I had always heard good things about yoga. One long-time writer for the Weekly told me that six months of daily yoga classes helped him get to a point where he could almost quit smoking. And one of my basketball players who suffered a serious back injury while playing hockey said that the hot yoga classes really helped her get back on the ice, as though that were doing her some kind of favor.

Now, I'm not crazy enough to play hockey, and the last time I had a sore back was after I put up my kids' jungle gym/swing set, and that was around the time that Ronald Reagan was lying about Iran/Contra. (Yeah, yeah, I know: Did he even know he was lying?) But I thought I'd give it a go, anyway.

My wife, Ana, said she'd like to go, too. I was actually concerned for her well-being, afraid that she'd have a seizure laughing at my efforts to contort my doughy frame into some kind of Figure 4.

We went to Bikram Yoga, which is right next to a Domino's Pizza in a little shopping center just south of the Post Office on Oracle Road near Orange Grove Road. I'm not sure, but I think "Bikram" means "as hot as the surface of the Sun." You walk into the lobby of this place, and you feel like you're in a scene from Cool Hand Luke. Sweat glands that even an Arizona summer couldn't activate suddenly spring to life. I can imagine people taking that class on a July afternoon and running outside to cool off in the midday sun.

I personally like to sweat; I especially like a hot exercise environment. This past summer, at a basketball league I was running, these two high school basketball players walked in and said, "Where's the air conditioning?"

I replied, "It's at the mall, you wimps. This is a gym.

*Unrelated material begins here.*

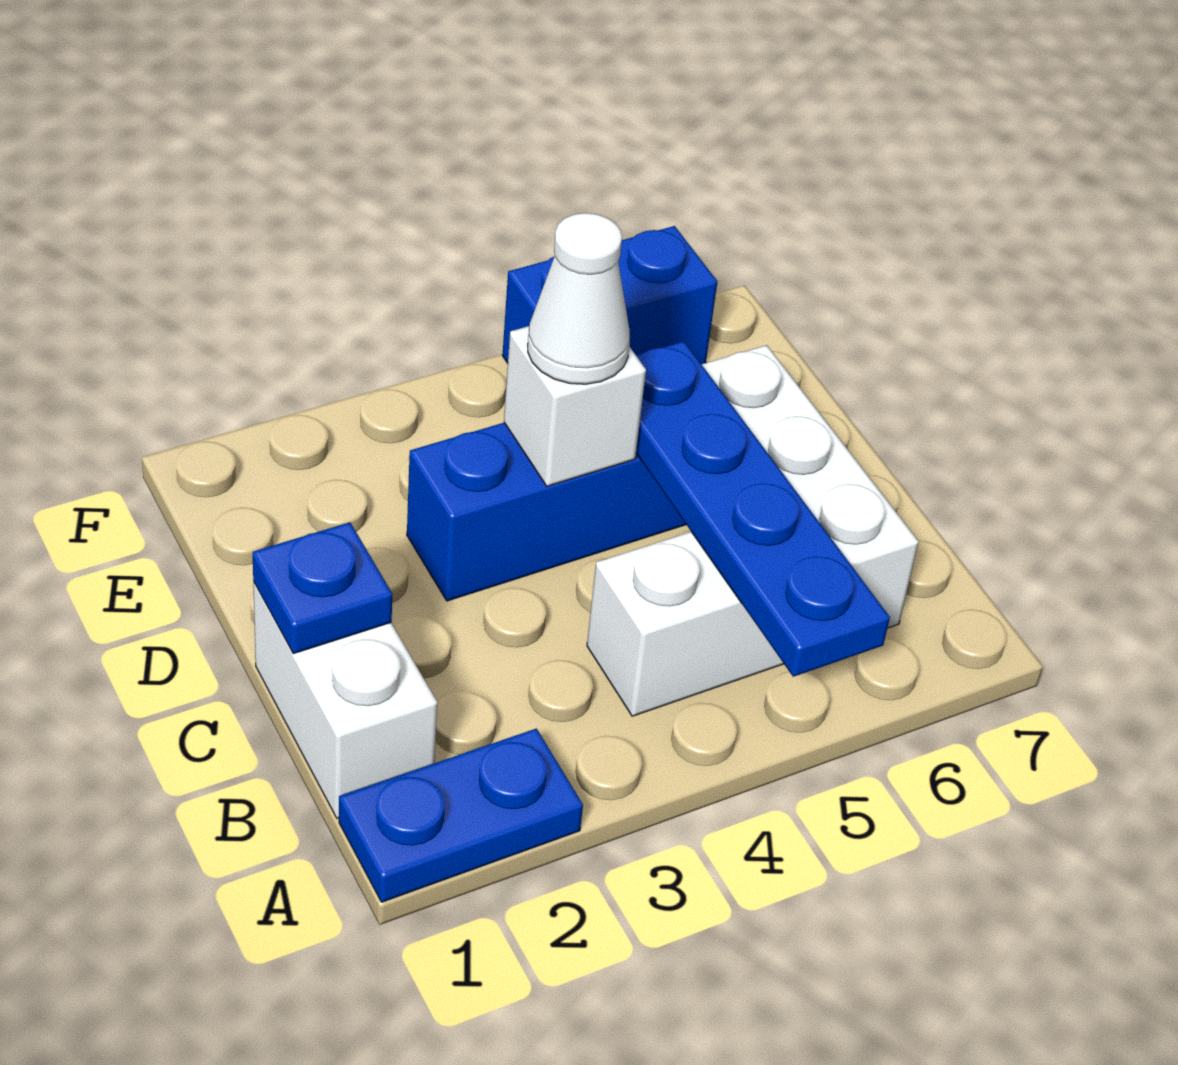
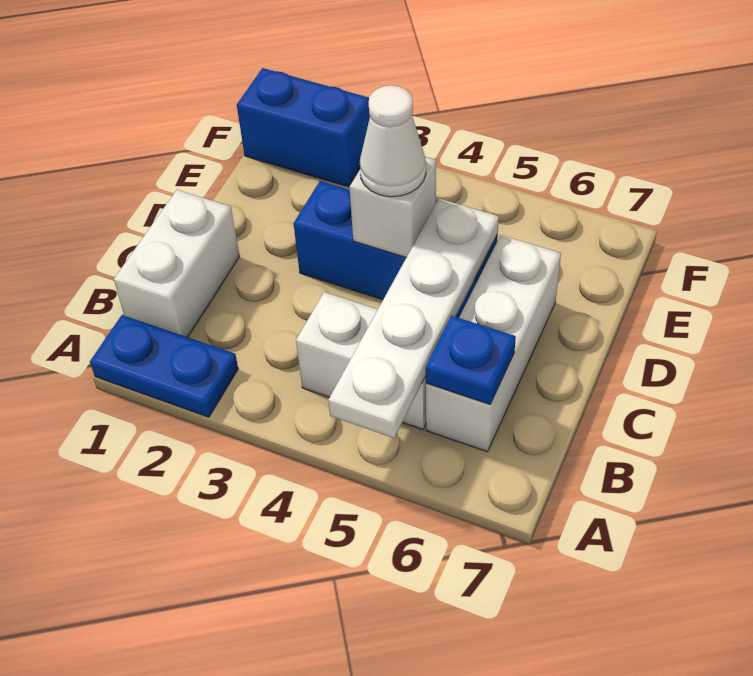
blue 1x4 plate [636,341,890,677] -> white 1x4 plate [328,199,499,438]
blue 1x1 plate [253,522,392,654] -> blue 1x1 plate moved to [426,316,516,404]
blue 1x2 brick [502,226,717,364] -> blue 1x2 brick moved to [237,68,370,187]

In Tucson. In the summer. Now sack up and go play ball."

Those poor girls are probably still trying to figure out what "sack up" means.

On the wall in the lobby is a picture of some guy from the Indian sub-continent. He doesn't look anything like Ben Kingsley, but there is a slight resemblance to Margaret Thatcher.

We were greeted by our instructor, Diane. She was impossibly friendly, outgoing, polite, fit and strong-looking, with body fat of around negative 4 percent. I liked her, anyway. She took our money and calmly explained what to expect, including instructions on what to do in case of spontaneous combustion.

The classes are incredibly inexpensive. I figure that either they own the building, or they're selling the residual heat to their neighbors to help bake the pizzas.

We went into the yoga room, where it was deliciously hot. I started sweating immediately, to the point where I eventually removed my beloved and omnipresent sweatshirt. We had been urged to wear "yoga clothes," but in my case, that ain't happenin'. Everybody else took off their socks, too, but I don't go barefoot, except in the shower, and sometimes not even then. Back when I was a lifeguard at Zuma Beach near Malibu, I wore socks, which created the ugliest tan line of all time. I told my kids that I want my tombstone to read simply, "Tom: He Never Wore Sandals."

We started with some basic breathing exercises, which I aced since I've been breathing for as long as I can remember. Then things got tougher. They wanted me to move and stretch and stuff, which I'm not known for. Then they even wanted me to touch my toes! Even back when I was a high school athlete, in shape and weighing in at around a buck-thirty-five, I couldn't touch my toes. It probably has something to do with the way I'm built. As I've mentioned here before, my arms are so short, I have to bend sideways from the waist at a 45-degree angle just to retrieve change from my pants pocket. While everybody else was grabbing their toes, I latched on to the tops of my socks and hoped for the best.

Diane kept guiding the class from one posture to the next with a voice that was calm and reassuring. It's the kind of voice that one expects to hear when it is his time to move on from this world to the next. Although, in my nightmares, the voice always sounds like Norm MacDonald on The Family Guy.

As the postures became increasingly intricate, I got lost. Diane would come by and suggest alternate postures, although the best one would have been for me to stand there in the hot room until I had sweated off about 60 pounds, so that I could at least then see my toes.

Ana and I both liked it, and we went back for a follow-up class a few days later. I'm thinking of making it a permanent part of my exercise regimen. As I get older, it becomes increasingly more difficult to maintain this physique of mine.